DATA>
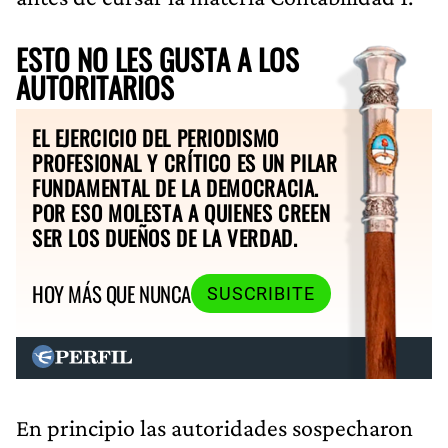
ESTO NO LES GUSTA A LOS
AUTORITARIOS
EL EJERCICIO DEL PERIODISMO
PROFESIONAL Y CRÍTICO ES UN PILAR
FUNDAMENTAL DE LA DEMOCRACIA.
POR ESO MOLESTA A QUIENES CREEN
SER LOS DUEÑOS DE LA VERDAD.
HOY MÁS QUE NUNCA
SUSCRIBITE
En principio las autoridades sospecharon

PROMPT>
Your response must reproduce every line of the data exactly, with images omitted.

YOUR SOLUTION>
ESTO NO LES GUSTA A LOS
AUTORITARIOS
EL EJERCICIO DEL PERIODISMO
PROFESIONAL Y CRÍTICO ES UN PILAR
FUNDAMENTAL DE LA DEMOCRACIA.
POR ESO MOLESTA A QUIENES CREEN
SER LOS DUEÑOS DE LA VERDAD.
HOY MÁS QUE NUNCA
SUSCRIBITE
En principio las autoridades sospecharon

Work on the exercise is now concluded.